### Problem 1
From the Logstash forum thread, reproduce the passage starting with "That ^@ is a" and going on through "your other thread.".
### Problem 2
According to the Logstash forum thread, what keys are pressed in vim to type a literal NUL character?
### Problem 3
Continue the Logstash forum thread from its last sentence.

### Text segment
------

As you can see, it was converted in "\u0000". I need to convert #0, #13#10, #13 and #10 to a one character space. How can I do that?

Sorry everyone, it was simply:

input {
	udp {
		port => 517
	}
}
filter {
	mutate { gsub => [ "message", "\u0000", "[0x00]" ] }
	mutate { gsub => [ "message", "\r\n", "[0x01]" ] }
	mutate { gsub => [ "message", "\r", "[0x02]" ] }
	mutate { gsub => [ "message", "\n", "[0x03]" ] }
	xml {
		force_array => false
		source => "message"
		target => "myxml"
	}
}
output {
	file {
		path => "/log_streaming/my_app/records/log-%{+yyyy-MM-dd_HH.mm.ss.SSS}.log"	
		codec => line { format => "%{myxml}" }
	}
}
mutate { gsub => [ "message" , "[\r\n^@]", " " ] }

That ^@ is a literal NUL character. In vim I can type it using Ctrl/v Ctrl/Shift/2

I then get

        "EVENTNAME" => "TestEvent1 04/14/2025 14:11:24:11",
        "EVENTINFO" => "04/14/2025 14:11:24:11 ben frank sue"

using the example from your other thread.

Okay, that's good @Badger . I have used my formatting to remain consistent with what I had before in my delphi application, but your solution works.

------

### Data section
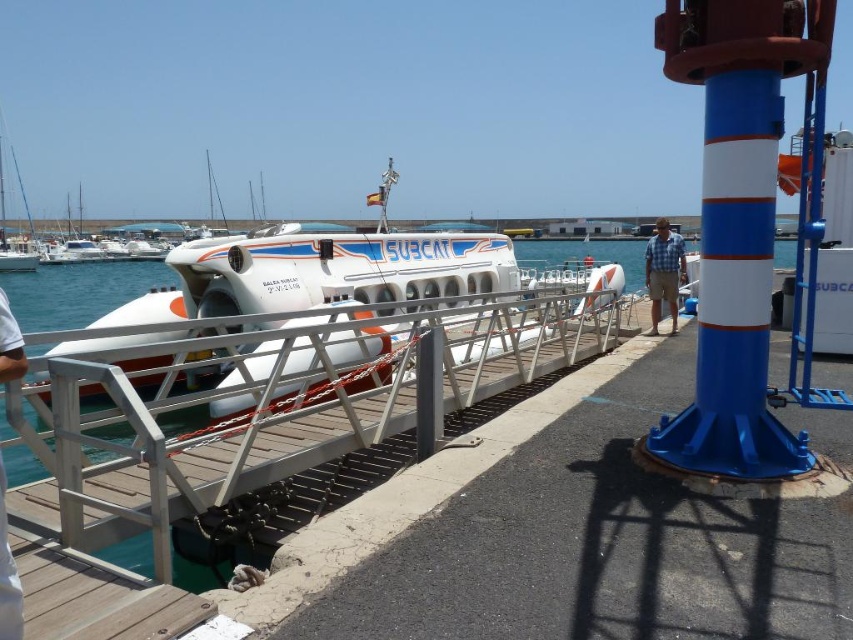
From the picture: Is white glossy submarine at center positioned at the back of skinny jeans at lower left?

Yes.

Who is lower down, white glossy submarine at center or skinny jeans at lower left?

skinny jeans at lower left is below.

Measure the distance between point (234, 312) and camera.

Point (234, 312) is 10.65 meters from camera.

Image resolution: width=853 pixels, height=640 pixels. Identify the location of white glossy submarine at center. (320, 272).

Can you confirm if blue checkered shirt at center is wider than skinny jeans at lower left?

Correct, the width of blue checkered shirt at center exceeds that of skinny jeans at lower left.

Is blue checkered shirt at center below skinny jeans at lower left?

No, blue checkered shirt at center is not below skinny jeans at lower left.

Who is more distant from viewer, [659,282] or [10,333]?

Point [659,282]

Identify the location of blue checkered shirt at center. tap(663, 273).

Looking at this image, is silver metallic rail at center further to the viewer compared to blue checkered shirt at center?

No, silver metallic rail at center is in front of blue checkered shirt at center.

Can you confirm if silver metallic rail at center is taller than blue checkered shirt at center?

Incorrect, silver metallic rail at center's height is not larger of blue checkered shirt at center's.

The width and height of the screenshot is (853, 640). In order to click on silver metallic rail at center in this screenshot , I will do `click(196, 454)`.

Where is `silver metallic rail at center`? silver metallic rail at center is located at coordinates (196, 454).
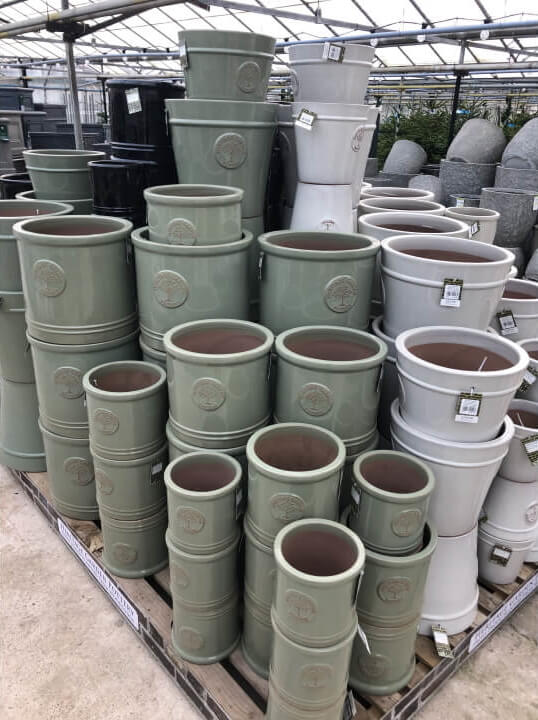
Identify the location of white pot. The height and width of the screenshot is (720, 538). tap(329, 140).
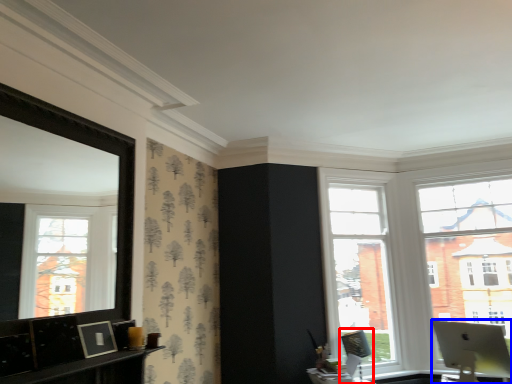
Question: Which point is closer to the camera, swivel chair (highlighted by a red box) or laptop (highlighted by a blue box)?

------

### Reply 1
That ^@ is a literal NUL character. In vim I can type it using Ctrl/v Ctrl/Shift/2

I then get

        "EVENTNAME" => "TestEvent1 04/14/2025 14:11:24:11",
        "EVENTINFO" => "04/14/2025 14:11:24:11 ben frank sue"

using the example from your other thread.

### Reply 2
Ctrl/v Ctrl/Shift/2

### Reply 3
{
    "APPVERSION": "1.0.1.12",
    "EVENTDATETIME": "04/15/2025 15:00:41:955",
    "EVENTNAME": "TestEvent[0x01]9[0x01]04/15/2025 15:00:41:00",
    "APPLICATION": "TESTUDPLOGGER",
    "EVENTINFO": "04/15/2025 15:00:41:00[0x00]ben[0x01]frank[0x02]sue[0x03]john",
    "HOST": "FRANCESCOE-RMT",
    "LINENO": "1",
    "INSTANCEID": "CA61547F-3154-48A9-A50D-E650D9243F8E",
    "SEVERITY": "0",
    "THREADID": "16912",
    "EVENTSEQNO": "1"
}

This is my file now.

If I want to send it to elasticsearch, shouldn't be enough to activate elasticsearch plugin like this?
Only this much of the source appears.